> [Work request] For each line of the data that includes the word "buttons", copy the line.

> [Dataset records]

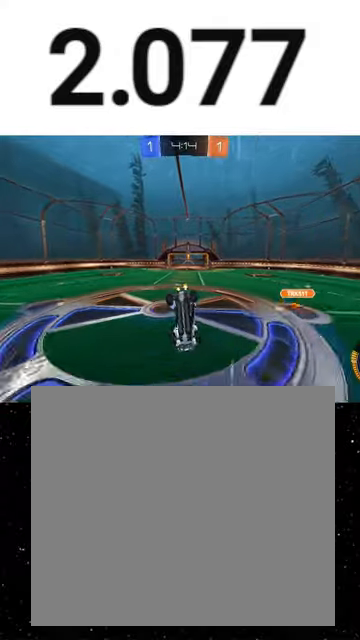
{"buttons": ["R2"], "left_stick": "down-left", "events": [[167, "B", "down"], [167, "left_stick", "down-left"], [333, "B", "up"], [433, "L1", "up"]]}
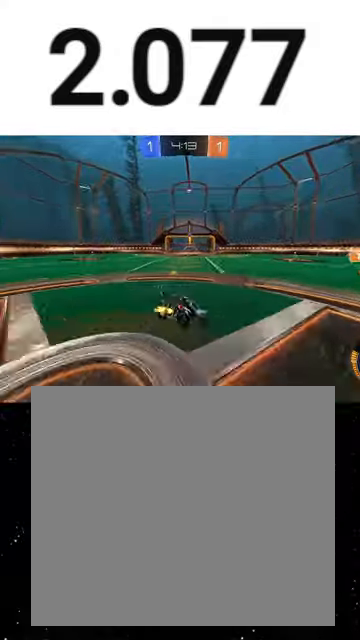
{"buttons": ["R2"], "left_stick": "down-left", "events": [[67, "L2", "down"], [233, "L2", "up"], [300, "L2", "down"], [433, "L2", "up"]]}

* * *

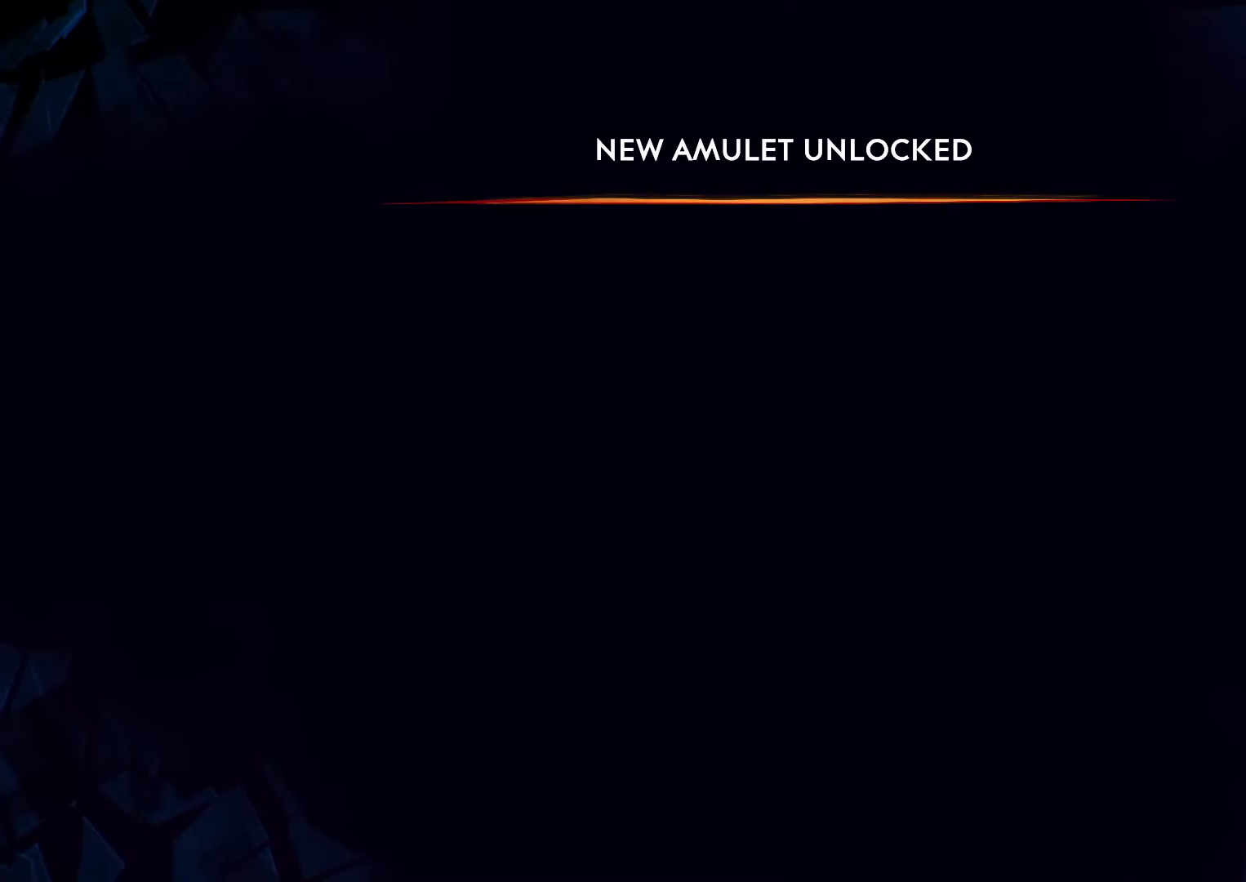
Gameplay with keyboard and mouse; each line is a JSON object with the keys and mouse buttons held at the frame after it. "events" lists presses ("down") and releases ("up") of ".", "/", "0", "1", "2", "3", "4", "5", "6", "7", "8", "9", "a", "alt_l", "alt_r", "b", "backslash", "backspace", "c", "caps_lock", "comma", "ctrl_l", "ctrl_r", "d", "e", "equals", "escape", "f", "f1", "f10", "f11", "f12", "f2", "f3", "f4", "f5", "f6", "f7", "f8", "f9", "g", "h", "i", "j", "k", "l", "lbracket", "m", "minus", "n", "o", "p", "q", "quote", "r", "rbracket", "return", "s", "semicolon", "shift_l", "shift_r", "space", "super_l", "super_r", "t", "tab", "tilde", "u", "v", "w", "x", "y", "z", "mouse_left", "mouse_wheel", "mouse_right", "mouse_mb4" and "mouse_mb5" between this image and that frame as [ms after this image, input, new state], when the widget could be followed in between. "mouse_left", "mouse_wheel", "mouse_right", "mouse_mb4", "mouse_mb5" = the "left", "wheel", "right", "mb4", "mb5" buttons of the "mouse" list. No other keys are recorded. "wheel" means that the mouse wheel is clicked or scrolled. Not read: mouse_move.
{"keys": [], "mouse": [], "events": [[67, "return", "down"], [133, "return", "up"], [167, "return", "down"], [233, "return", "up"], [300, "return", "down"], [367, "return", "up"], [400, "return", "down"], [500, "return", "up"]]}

> [Your response]
{"buttons": ["R2"], "left_stick": "down-left", "events": [[167, "B", "down"], [167, "left_stick", "down-left"], [333, "B", "up"], [433, "L1", "up"]]}
{"buttons": ["R2"], "left_stick": "down-left", "events": [[67, "L2", "down"], [233, "L2", "up"], [300, "L2", "down"], [433, "L2", "up"]]}
Gameplay with keyboard and mouse; each line is a JSON object with the keys and mouse buttons held at the frame after it. "events" lists presses ("down") and releases ("up") of ".", "/", "0", "1", "2", "3", "4", "5", "6", "7", "8", "9", "a", "alt_l", "alt_r", "b", "backslash", "backspace", "c", "caps_lock", "comma", "ctrl_l", "ctrl_r", "d", "e", "equals", "escape", "f", "f1", "f10", "f11", "f12", "f2", "f3", "f4", "f5", "f6", "f7", "f8", "f9", "g", "h", "i", "j", "k", "l", "lbracket", "m", "minus", "n", "o", "p", "q", "quote", "r", "rbracket", "return", "s", "semicolon", "shift_l", "shift_r", "space", "super_l", "super_r", "t", "tab", "tilde", "u", "v", "w", "x", "y", "z", "mouse_left", "mouse_wheel", "mouse_right", "mouse_mb4" and "mouse_mb5" between this image and that frame as [ms after this image, input, new state], when the widget could be followed in between. "mouse_left", "mouse_wheel", "mouse_right", "mouse_mb4", "mouse_mb5" = the "left", "wheel", "right", "mb4", "mb5" buttons of the "mouse" list. No other keys are recorded. "wheel" means that the mouse wheel is clicked or scrolled. Not read: mouse_move.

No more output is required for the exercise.